I recognize that my history makes me more conscious on a daily basis of what I put into my body. Sometimes I wish it weren’t that way, but I can’t change my past. The plan is to actively work on my relationship with food. It may include experimenting with different foods, different meal sizes, etc. I’m just going to figure out what makes me happy and what allows me to feel good about myself each day, and I hope you guys can bare with me! I know it won’t always be perfect, but I’m going to do my best.
I want to add, because I know I’ll get comments, that I don’t think that this little speed bump at all affects my ability to work in the health field. I chose to educate myself on nutrition for my own benefit, and as a result I’ve been able to help others. My previous (and current) struggles and willingness to be open about them have connected me to girls that appreciate that type of support. I am not an expert or a professional, but my personal experiences have taught me a lot about how to manage different health issues, even if I don’t always take my own advice.

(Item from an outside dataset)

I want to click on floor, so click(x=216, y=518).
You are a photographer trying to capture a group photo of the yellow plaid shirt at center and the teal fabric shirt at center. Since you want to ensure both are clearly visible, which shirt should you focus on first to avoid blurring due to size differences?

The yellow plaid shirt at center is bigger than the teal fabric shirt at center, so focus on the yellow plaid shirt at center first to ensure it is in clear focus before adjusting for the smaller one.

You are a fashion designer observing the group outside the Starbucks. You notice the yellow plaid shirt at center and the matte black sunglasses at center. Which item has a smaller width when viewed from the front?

The career change I am moving towards is not nutrition, and I promise I’ll tell you more about it in a few weeks!
It’s scary to post this, but good to get it out and hopefully helps you all understand a little bit more about what I’m going through. I’d like to remind everyone that all people and all bloggers have their own struggles, many of which feel embarrassing and aren’t shared. Everyone has the right to fat days, getting a little off track, and wanting to clean up their diet regardless of their past or present weight. It’s impossible, especially through the internet, to ever know fully what someone is experiencing, and the best thing we can do as friends is be open and supportive.